TASK ITEM: The output should be all lines of the entries below in which the word "离开这个函数就消失了" occurs.

INPUT DATA:
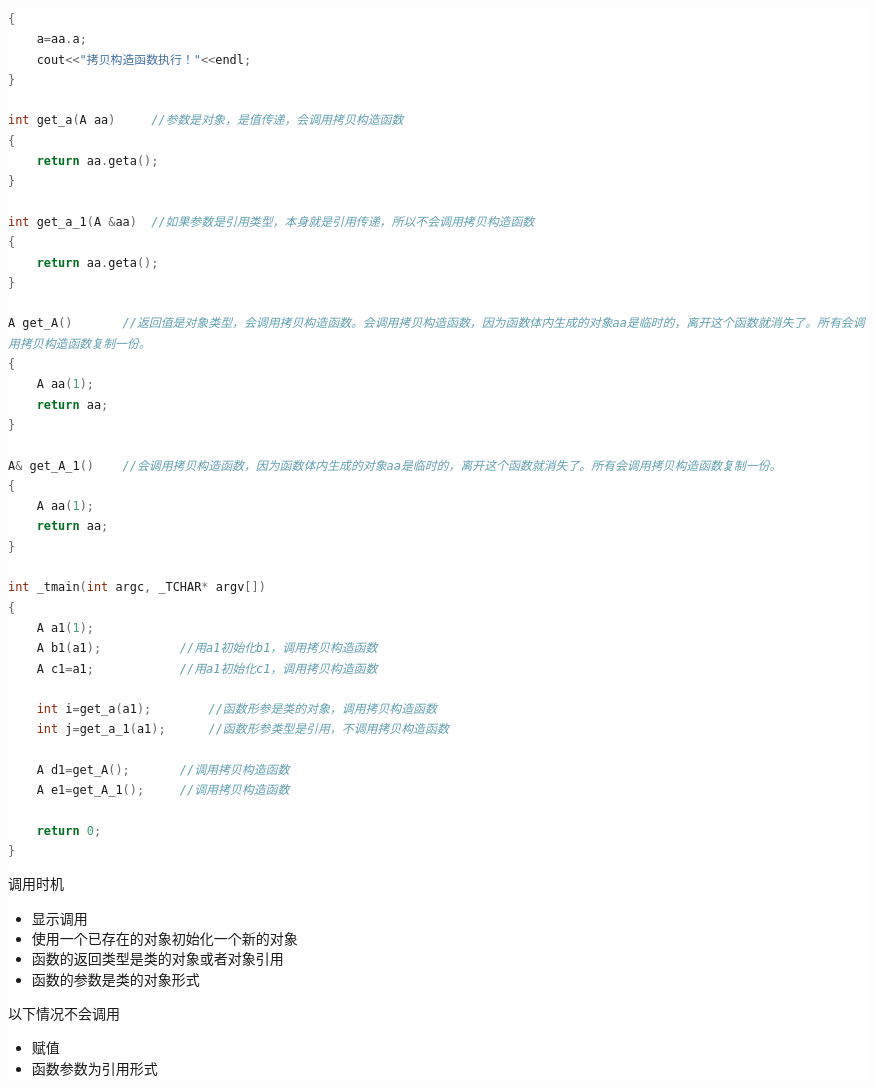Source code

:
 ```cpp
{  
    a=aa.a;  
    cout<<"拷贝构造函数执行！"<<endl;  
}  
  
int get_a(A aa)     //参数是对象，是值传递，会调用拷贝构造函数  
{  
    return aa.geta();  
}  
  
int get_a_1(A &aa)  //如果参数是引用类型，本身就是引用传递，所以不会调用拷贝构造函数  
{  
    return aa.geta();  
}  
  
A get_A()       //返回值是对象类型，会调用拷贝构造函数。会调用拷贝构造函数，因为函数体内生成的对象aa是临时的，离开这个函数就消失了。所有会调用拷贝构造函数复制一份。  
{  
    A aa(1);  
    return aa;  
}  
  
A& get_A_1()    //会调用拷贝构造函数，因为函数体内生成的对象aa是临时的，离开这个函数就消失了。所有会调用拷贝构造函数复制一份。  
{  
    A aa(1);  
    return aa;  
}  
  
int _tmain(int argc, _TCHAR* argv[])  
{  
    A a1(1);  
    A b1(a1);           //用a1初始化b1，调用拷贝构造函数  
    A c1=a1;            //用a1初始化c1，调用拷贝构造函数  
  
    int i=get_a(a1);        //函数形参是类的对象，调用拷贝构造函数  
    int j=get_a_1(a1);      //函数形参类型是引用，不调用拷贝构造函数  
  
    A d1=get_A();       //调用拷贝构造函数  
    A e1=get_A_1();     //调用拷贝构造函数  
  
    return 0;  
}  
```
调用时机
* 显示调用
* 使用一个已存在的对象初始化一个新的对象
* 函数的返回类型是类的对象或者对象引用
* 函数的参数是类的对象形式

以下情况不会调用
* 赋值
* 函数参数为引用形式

WRITTEN ANSWER:
A get_A()       //返回值是对象类型，会调用拷贝构造函数。会调用拷贝构造函数，因为函数体内生成的对象aa是临时的，离开这个函数就消失了。所有会调用拷贝构造函数复制一份。  
A& get_A_1()    //会调用拷贝构造函数，因为函数体内生成的对象aa是临时的，离开这个函数就消失了。所有会调用拷贝构造函数复制一份。  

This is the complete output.